Not too long ago, WordPress.com added a tagging system to their (limited) list of supported features. Given my issues with categories, this seemed like a very appropriate feature for me to use. So the few posts I wrote since that feature became available have both tags and categories.

But what about all of those categories? Well, in an apparent effort to beef up the tagging features, WordPress.com added Category to Tag Converter. (I do hope tagging and categories development on WordPress.com will continue at a steady pace.)

This converter is fairly simple. It lists all the categories used on your blog and you can either select which categories you want to convert into tags or press the Convert All button to get all categories transformed into tags. Like a neat hack, it does what it should do. I still had to spend quite a bit of time thinking about which categories I wanted to keep. Because tags and categories perform differently and because I’m not completely clear on how tags really work (are they also Technorati tags? Can we get a page of tags? A tag cloud?), it was a bit of a shot in the dark. I pretty much transformed into tags most categories which I had only applied to one post. It still leaves me with quite a few categories which aren’t that useful but I’ll sort these out later, especially after I see the effects tags may have on my blogging habits and on my blog itself.
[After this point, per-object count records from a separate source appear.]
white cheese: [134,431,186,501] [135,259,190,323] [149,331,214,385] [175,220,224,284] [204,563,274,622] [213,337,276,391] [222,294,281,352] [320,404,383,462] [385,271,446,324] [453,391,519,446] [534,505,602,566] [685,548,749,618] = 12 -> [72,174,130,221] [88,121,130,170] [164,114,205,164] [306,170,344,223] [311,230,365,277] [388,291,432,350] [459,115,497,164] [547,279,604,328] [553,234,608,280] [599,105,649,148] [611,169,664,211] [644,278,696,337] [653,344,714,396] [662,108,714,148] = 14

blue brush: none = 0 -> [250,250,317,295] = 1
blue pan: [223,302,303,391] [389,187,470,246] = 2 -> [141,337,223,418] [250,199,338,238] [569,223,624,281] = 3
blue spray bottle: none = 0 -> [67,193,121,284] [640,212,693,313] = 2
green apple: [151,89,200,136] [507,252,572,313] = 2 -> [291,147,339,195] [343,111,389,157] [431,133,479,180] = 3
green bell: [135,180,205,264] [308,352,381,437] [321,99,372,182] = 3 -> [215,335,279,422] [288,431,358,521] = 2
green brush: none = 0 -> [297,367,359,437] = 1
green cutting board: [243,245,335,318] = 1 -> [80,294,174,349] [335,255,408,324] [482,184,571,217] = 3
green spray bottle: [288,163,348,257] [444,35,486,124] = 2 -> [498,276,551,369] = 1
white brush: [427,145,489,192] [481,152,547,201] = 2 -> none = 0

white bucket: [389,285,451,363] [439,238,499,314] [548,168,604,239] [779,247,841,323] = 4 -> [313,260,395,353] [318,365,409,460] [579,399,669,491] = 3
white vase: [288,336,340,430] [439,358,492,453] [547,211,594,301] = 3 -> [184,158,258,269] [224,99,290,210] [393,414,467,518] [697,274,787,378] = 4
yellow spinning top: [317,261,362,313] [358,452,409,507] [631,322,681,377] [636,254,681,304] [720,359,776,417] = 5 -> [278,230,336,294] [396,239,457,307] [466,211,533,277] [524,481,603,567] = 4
As luck would have it, this change in my blog may have as an impact a decrease in readership and an increase in comments. My posts might end up being more relevant for categories and tags with which they are associated. And I might end up having sufficiently few categories that I could, in fact, use blog editors on this blog.

While I was converting these categories into tags, I ended up changing some categories. Silly me thought that by simply changing the name of a category to be the same as the name of another category, I’d end up with “merged categories” (all blog posts in the category I changed being included in the list for the new categories). Turns out, it doesn’t really work like that and I ended up with duplicate categories. Too bad. Just one of those WordPress.com quirks.

Speaking of WordPress.com itself. I do like it as a blogging system. It does/could have a few community-oriented features. I would probably prefer it if it were more open, like a self-hosted WordPress installation. But the WordPress.com team seems to mostly implement features they like or that they see as being advantageous for WordPress.com as a commercial entity. Guess you could say WordPress.com is the Apple of the blogging world! (And I say this as a Macaholic.)

Just found out that WordPress.com has a new feature called AnswerLinks, which looks like it can simplify the task of linking to some broad answers. Like several other WordPress.com features, this one looks like it’s mostly meant as a cross-promotion than a user-requested feature, but it still sounds interesting.

Still, maybe the development of tag features is signalling increased responsiveness on the part of WordPress.com. As we all know, responsiveness is a key to success in the world of online business ventures.